Update Shapley.R
When creating y.hat.diff$feature.value, it takes the colnames of x.interest and just adds it as another column. However, the order of the colnames of x.interest may be different than the order of the same features in y.hat.diff$feature, therefore vlookup is needed instead of just appending the column. For this the auxiliaryTab is created that takes the feature names from the x.interest and then the merge function is used to assign the correct feature.value to the corresponding feature.
Thanks for this pull request.
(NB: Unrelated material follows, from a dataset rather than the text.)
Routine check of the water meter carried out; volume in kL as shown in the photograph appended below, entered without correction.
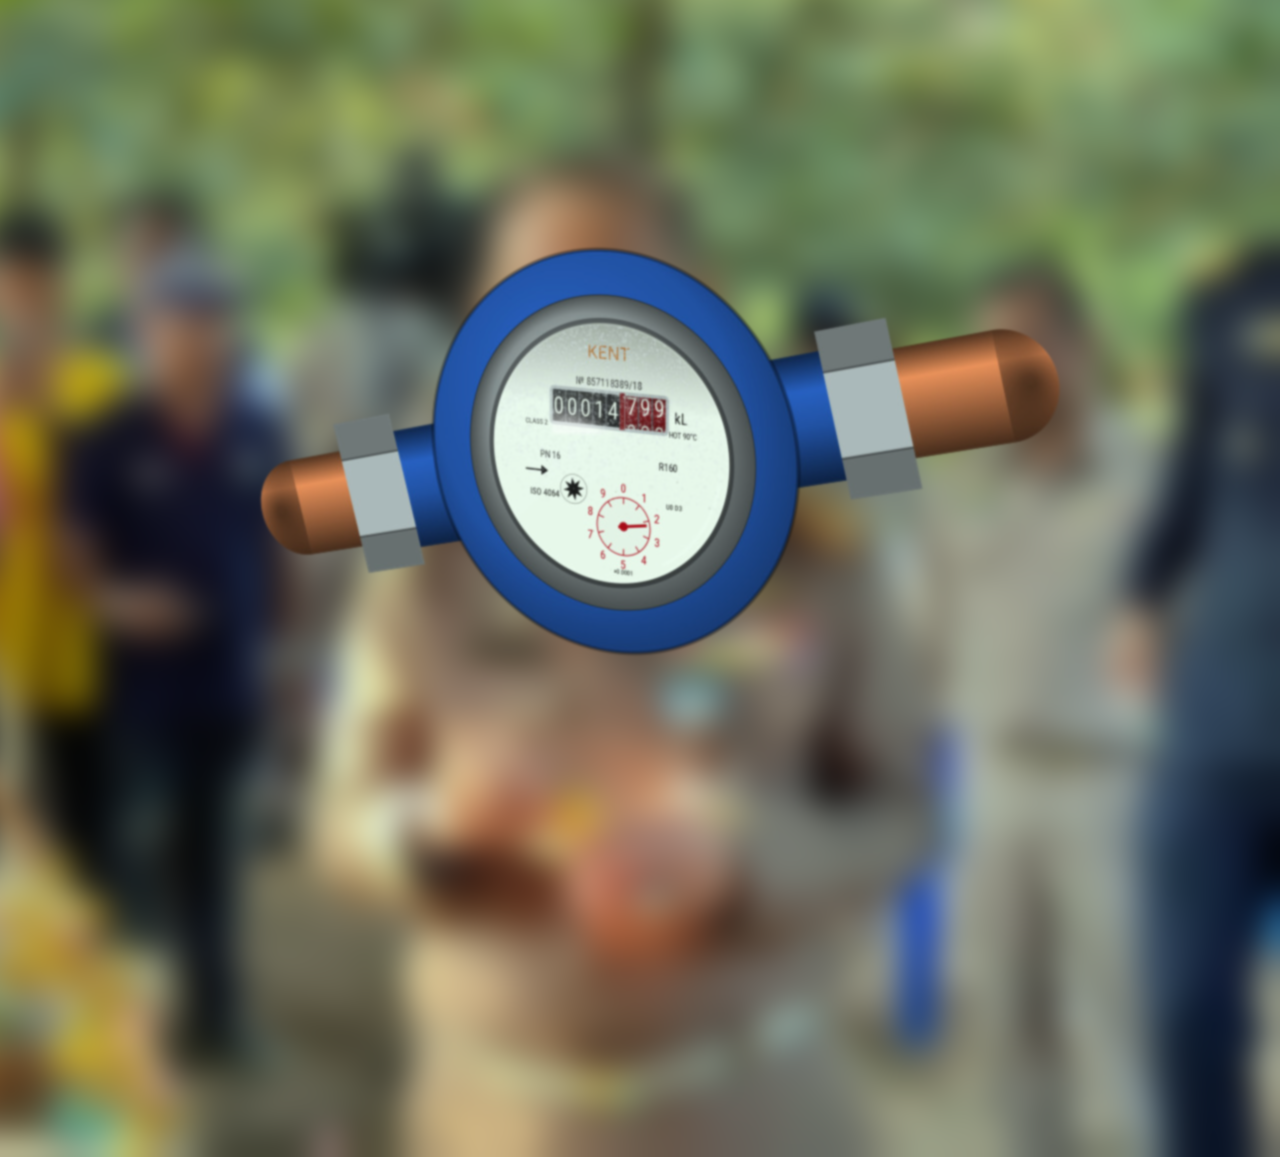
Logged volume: 14.7992 kL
The tests don't run through, it seems that now the Shapley values don't add up to the difference in the test, as the should.
Hi, thank you for your comment, I checked it and it seems like the Shapley values don't add up to the difference even by default, running the iml_0.10.1. Might that be an issue in your package? Not sure. See the code that I tested it attached. The R session info:
R version 3.6.1 (2019-07-05), Platform: x86_64-w64-mingw32/x64 (64-bit), Running under: Windows 10 x64 (build 18362)
It does add up, but only in expectation, meaning that when you increase the sample.size in Shapley$new, you will get closer to the difference.
The test for Shapley to add up can be found here: https://github.com/christophM/iml/blob/master/tests/testthat/test-Shapley.R
Thanks, I will have to look into that more deeply as for my data they do not add up and the gap is quite big, the actual difference is more than twice the sum of Shapley values, had sample.size = 3000.
Anyway, this request aimed to tackle other issue, and that is the fact that in case the order of columns in the training data (predictor$data$X) is not the same as in the record to explain (x.interest) the result is misleading, as the table shapley$results has the columns feature and feature.value with different values, e.g. for 1 line the feature specified in feature is not the same as specified in feature.value. This results for example in wrong visual, because shapley$plot uses feature.value as the label so the values of phi get visualised for wrong feature. Attached the script demonstrating this issue.
Can you confirm this behaviour? I guess the workaround is to order the columns manually for both datasets before running the Shapley values analysis, but I thought it would be more elegant to have this implemented in the function directly, as an user may not know this requirement.